AMGC Seminar

Thursday, 17 December, 2015 - 14:00
7G424
AMGC Seminars

Endocrine activity in Zenne river water, WWTPs, and hospital effluent using a reporter gene assay

Kersten VAN LANGENHOVE

Endocrine disruption and chemicals responsible for this disruption have been talk of the town for some years now. An endocrine disrupting compound is defined as an exogenous agent(s) that interferes with synthesis, secretion, transport, metabolism, binding action, or elimination of natural blood-borne hormones that are present in the body and are responsible for homeostasis, reproduction, and developmental processes (US EPA). The problem with these compounds lies in their complexity and diversity of chemical classes to which these EDCs belong as phthalates, bisphenols, parabens, benzophenones (to name a few), … have all been shown to exhibit endocrine disrupting properties and are quite diverse in structure and source.
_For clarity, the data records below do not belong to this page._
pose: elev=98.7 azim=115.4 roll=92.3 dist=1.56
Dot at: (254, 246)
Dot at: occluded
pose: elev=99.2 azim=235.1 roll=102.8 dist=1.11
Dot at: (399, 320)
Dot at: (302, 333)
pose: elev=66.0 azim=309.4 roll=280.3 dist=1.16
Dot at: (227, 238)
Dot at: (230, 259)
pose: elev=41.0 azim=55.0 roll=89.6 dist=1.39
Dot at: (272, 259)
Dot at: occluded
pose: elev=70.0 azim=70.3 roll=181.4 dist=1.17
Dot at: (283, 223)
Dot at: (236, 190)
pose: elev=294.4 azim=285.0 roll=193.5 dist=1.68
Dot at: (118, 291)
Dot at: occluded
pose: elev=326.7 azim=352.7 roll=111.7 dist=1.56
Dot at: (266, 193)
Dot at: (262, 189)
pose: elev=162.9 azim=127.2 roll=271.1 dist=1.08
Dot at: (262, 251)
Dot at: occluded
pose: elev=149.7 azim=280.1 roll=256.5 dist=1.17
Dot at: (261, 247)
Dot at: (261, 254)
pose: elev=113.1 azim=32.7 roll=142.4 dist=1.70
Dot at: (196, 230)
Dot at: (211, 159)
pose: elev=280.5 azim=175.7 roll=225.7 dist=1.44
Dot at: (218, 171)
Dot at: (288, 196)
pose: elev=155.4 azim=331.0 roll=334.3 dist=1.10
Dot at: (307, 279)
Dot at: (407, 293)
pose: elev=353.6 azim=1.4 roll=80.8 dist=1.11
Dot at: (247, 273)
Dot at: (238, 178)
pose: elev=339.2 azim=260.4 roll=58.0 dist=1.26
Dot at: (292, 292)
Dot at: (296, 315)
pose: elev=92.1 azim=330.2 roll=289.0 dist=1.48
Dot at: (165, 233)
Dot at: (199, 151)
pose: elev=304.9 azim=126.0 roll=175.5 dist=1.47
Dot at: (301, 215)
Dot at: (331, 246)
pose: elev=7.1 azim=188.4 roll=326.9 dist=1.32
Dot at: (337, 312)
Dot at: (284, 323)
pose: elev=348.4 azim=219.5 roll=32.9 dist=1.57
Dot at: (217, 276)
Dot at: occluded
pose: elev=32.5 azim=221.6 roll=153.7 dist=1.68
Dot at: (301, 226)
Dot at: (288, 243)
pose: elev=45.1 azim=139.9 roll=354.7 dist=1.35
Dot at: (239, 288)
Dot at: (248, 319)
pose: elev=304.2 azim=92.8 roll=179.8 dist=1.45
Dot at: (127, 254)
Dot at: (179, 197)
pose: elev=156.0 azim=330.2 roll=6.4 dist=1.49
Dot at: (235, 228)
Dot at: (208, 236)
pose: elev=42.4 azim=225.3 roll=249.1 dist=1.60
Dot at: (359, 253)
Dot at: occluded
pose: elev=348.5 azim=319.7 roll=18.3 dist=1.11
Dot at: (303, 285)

Many of these chemicals are used as or present in pharmaceuticals and personal care products (PPCPs) and are of anthropogenic origin. As such, these compounds end up in our wastewater and recently much attention has been paid to PPCPs in river waters and waste effluents, as reflected in the latest Water Framework Directive of 2013. This WFD aims to improve the quality of surface waters in Europe and contains a list of 33 new pollutants and 8 previously regulated legacy compounds. In addition, the EU commission also brought to life a watch list containing 15 chemicals for monitoring and possible inclusion in the next WFD. Among them are dioxins and dioxin-like PCBs, diclofenac and oestrogens, both natural (E2) and synthetic (EE2) in origin.

Given that many of these compounds are used or secreted by humans, wastewater provides an interesting matrix to investigate, especially in the Brussels region. The Brussels capital region houses a little under 1.2 million inhabitants on an area of 161km2 with only 2 major wastewater treatment plants that dispose treated wastewater to the Zenne river crossing Brussels. The challenge for these WWTPs is to operate under regulatory framework and less to specific chemicals of emerging concern. Additionally, treatment stages differ between plants and offer varying degrees of removal efficiencies for these compounds leading them to eventually end up in the Zenne River.

Our objective at hand is to establish a glimpse of the Zenne River status for endocrine disrupting compounds. In order to accomplish this, we will use both bioassays and chemo-analytical instruments to determine EDC loads in the Zenne River, influents and effluents of both WWTPs and also effluent waters of a Brussels hospital. Using bioassay technology, we are able to look at total oestrogenicity of any water sample rather than at concentrations of individually selected compounds. The bioassay chosen for this task is an in vitro transactivational reporter gene assay using BG1 ovarian adenocarcinoma wild type cells as a foundation. Using selective SPE procedures to extract our target compounds (steroid oestrogens and chemicals with similar physicochemical properties) and the reporter gene that is sensitive to oestrogens, we are able to generate oestrogen-like activities expressed as ng E2-equivalent/L. These results will enable us to look at the degradation efficiency of WWTPs, to levels reaching the Zenne River and possible evaluation of their impact on the river’s biological diversity.